In this project the Australian Lesbian and Gay Archives are re-viewed through the mediating agency of six distinct art practices but unified through their interpretation and recontextualisation of cultural artefacts that variously disclose ‘the multiple centres of meaning that may be operable within a particular culture, within a group of works, or even a single work.’ [2]  So in Vital Signs, cultural engagement, readjustment and transformation are activated by dynamic, open-ended collaboration between artist that enables the interpretation of objects and of histories through new forms and new ordering beyond standard museological presentations. What is at the forefront of this collaboration is a redefinition of the systems of representation, and of language and communication. And it is a collaboration that promotes knowledge.

My first admission is that before accepting Angela Bailey’s invitation to contribute this brief reflection on Vital Signs, I was not aware of the sheer extent of the holdings of the Australian Lesbian and Gay Archives.  My second admission is that of all the exemplary checklists detailing the extraordinary holdings of the Archives, it is the T-Shirt index that has obsessed me, cataloguing as it does the attitudes and communiques of sexuality and solidarity with the gravitas of certain times and laugh-out-loud acerbic humour.  Go on line, read the lists.

What has intrigued me is the way in which each of the artists is, in some way, an archivist themselves.

Marcus Bunyan’s photographic works has for many years elaborated personal narrative and the fluctuating interrelationships between identity, sexuality, space, time and environment. His work here is to amplify unheard voices and hidden lives, continuing his interest in revealingmarginalized sexual histories.

Penny Byrne has used the extensive badge collection of the Archives to reflect her lesbian history and on the social and political communicative power of the badge as an object that identifies the individual and the collective. It is the culmination of almost a decade of thinking about the galvanising power of this everyday form.

Ray Cook’s reinterpretation of a photographic archive to construct a fifty-year narrative around ‘Lotti’ juxtaposes a particular history of community and cross-dressing with Cook’s personal image library of family and friends, and in doing so his new renditions remind us that the public archive nourishes identity on a very personal level.

PeterLambropoulos’ engagement with the late David McDiarmid’s 1990s mixed tape Toxic Queen  Funeral Hits of the Nineties, honours the commitment to self-awareness, proclamation of identity and community that was the bedrock of McDiarmid’s creative and personal/public life.

Deborah Kelly’s work is immersed in community andmemory and, as she has suggested, the unpredictable mechanics of ‘remembering and misremembering’.  Taking her cue from the ACT UP floral clock action of 1991 Kelly’s work is concerned to ‘acknowledge and treasure bravery and imagination in the struggles of the past from which we continue to learn and benefit.’

Salote Tawale’s long engagement with archives and self-portraiture have enabled her to consistently address and dismantle the structures of colonialism and modernity.

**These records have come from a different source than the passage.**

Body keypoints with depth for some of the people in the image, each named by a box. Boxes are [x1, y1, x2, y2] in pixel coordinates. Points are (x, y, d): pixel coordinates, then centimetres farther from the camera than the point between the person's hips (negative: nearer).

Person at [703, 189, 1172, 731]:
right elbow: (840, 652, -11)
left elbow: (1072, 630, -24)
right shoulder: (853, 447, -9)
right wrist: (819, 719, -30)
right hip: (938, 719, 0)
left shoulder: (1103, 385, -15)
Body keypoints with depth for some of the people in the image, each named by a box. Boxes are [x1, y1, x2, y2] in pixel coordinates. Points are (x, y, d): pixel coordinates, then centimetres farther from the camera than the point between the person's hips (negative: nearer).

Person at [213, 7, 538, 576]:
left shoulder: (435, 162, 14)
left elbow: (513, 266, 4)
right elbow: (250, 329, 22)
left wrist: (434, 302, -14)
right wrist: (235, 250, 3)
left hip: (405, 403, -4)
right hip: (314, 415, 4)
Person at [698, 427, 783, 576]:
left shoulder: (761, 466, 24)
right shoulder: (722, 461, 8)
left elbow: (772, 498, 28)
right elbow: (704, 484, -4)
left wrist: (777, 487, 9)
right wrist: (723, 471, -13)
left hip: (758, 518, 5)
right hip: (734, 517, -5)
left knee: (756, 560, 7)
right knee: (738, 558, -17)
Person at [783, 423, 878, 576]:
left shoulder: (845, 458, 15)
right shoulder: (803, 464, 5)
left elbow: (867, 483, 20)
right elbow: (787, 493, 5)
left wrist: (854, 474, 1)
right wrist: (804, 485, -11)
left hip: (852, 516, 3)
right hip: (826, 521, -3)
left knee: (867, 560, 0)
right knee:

As this exhibition clarifies, the exchange between artists and collections is dynamic and invokes the deeply personal as much as the political.  Part of the intrigue of these artists’ activities here is that new works cannot be constituted without access and reference to the Archives’ collection.  It illustrates the potential for archival material to be reconfigured in discursive, imaginative contexts that keep the vital signs of the past alive and kicking in the present.

Jason Smith, 2014.

[1]  Bernice Murphy, Exhibition as cultural project: Theoretical background in Localities of Desire: Contemporary art in an international world, Museum of Contemporary Art, Sydney, 1994, p.40

[2] Ibid., p19

 

Vital Signs is supported by the National Association of People Living with HIV Australia. (NAPWHA), the ALGA and the Victorian AIDS Council.